Fourth, SAT didn't even ask the question what happens to the hapless investors i.e. the final investors who comprise the FII vehicle. They might be 'widows and orphans' or pensioners who have been cheated. Isn't the point of the anti-fraud law to protect the investors.
Fifth, it makes no logical sense to restrict securities anti-fraud rule (even if one) to apply only to intermediaries and that too registered intermediaries. The point is to protect investors, not punish wrongdoers if they wear a particular hat.
Clearly, this is not the end of this story and SEBI will likely appeal against this.
1 comment:
First, there is a basic confusion over the exact nature of practice here. As per SAT Order, it’s front running, as per Passport’s internal investigations, it’s warehousing. These two are conceptually distinct, and the wrongdoer / victim analysis would change accordingly.
Second, leaving that aside and assuming it to be a case of front running, I’ll try to argue the issue from both sides.
In support of SAT’s Order – One, Section 11(1)(e) and 12A do not define fraud per se, only ourlaw any fraudulent activity and empower SEBI to take appropriate measures. The whole issue here was whether front running by a non-intermediary is fraud or not, so invoking these provisions simply begs the question.
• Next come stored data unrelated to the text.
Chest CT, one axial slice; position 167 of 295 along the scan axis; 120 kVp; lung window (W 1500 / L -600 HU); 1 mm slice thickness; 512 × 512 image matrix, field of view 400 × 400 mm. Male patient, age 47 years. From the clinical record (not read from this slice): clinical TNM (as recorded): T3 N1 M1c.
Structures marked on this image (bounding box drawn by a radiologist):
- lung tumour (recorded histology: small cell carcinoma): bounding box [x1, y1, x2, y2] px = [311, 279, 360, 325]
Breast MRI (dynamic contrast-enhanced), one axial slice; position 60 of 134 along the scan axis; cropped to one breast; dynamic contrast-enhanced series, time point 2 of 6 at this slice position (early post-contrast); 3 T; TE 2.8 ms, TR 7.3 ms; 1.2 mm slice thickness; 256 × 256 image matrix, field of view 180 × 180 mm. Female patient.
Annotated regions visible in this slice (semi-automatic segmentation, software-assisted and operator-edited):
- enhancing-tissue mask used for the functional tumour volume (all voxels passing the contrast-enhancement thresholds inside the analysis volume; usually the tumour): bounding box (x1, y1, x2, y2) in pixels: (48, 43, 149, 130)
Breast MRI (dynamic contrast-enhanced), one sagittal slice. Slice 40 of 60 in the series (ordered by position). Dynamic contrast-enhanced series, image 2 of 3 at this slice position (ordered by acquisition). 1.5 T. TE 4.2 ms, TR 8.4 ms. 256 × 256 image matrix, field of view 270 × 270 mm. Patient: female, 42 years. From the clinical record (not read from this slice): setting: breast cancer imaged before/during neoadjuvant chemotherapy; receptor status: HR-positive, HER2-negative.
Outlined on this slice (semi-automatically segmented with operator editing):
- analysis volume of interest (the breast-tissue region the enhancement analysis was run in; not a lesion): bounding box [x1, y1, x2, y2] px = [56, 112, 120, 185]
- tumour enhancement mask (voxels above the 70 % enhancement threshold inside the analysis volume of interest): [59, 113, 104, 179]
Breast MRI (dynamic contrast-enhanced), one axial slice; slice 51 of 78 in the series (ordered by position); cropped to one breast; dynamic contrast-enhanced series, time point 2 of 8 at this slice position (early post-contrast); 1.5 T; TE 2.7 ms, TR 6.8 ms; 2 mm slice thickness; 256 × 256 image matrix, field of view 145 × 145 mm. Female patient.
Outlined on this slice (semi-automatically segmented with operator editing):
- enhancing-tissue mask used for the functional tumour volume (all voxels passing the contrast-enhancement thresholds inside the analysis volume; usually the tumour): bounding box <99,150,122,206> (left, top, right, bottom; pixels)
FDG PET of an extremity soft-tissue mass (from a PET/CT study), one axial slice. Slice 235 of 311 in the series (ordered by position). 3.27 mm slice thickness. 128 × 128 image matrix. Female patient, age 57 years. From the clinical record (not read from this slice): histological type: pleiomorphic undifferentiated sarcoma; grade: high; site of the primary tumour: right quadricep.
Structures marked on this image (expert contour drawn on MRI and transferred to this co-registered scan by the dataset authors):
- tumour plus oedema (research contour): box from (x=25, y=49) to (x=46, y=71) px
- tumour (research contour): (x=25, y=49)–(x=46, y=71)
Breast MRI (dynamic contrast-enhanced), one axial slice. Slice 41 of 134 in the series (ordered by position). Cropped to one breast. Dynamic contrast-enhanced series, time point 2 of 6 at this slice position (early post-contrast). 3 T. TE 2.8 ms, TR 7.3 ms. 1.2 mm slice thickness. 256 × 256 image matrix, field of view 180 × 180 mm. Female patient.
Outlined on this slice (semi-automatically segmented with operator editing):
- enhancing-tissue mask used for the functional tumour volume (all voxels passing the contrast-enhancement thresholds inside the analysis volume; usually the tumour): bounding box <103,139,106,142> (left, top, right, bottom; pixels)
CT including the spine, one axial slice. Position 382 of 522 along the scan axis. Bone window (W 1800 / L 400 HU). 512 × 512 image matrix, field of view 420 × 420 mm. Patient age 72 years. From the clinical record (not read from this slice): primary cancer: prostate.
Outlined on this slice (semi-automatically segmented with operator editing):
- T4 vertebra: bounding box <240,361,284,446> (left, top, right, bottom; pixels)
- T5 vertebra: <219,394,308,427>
Two, if front running (in general) amounts to fraud and therefore is covered under Regulation 3 of the FUTP 2003 Regulations, there was no need to specifically mention front running by an intermediary in Regulation 4., it becomes superfluous. Three, the inclusion of intermediary front running and omission of non-intermediary front running from Reg. 4 implies that SEBI intended to bring the former (but not the later) conduct with the definition of fraud.
Against – One, The Supreme Court has recently rejected a substantially similar argument in the Sahara case, so there is recent precedence to rely on. There, the argument was that since the Companies Act definition of `securities’ explicitly includes hybrids and the SCRA definition does not, hybrids are not securities for the purpose of SCRA. The SC rejected this rationale. Two, in a few cases, SAT likened front running to insider trading. Borrowing from insider trading jurisprudence regarding tipper – tipee liability, SAT could have probably fastened derivative tipee liability on KB (with D as the tipper). Three – An intermediary is prohibited from front running on the basis of information legitimately acquired by him during the course of his business. It is illogical that a third party who acquires the information illegally is allowed to do that!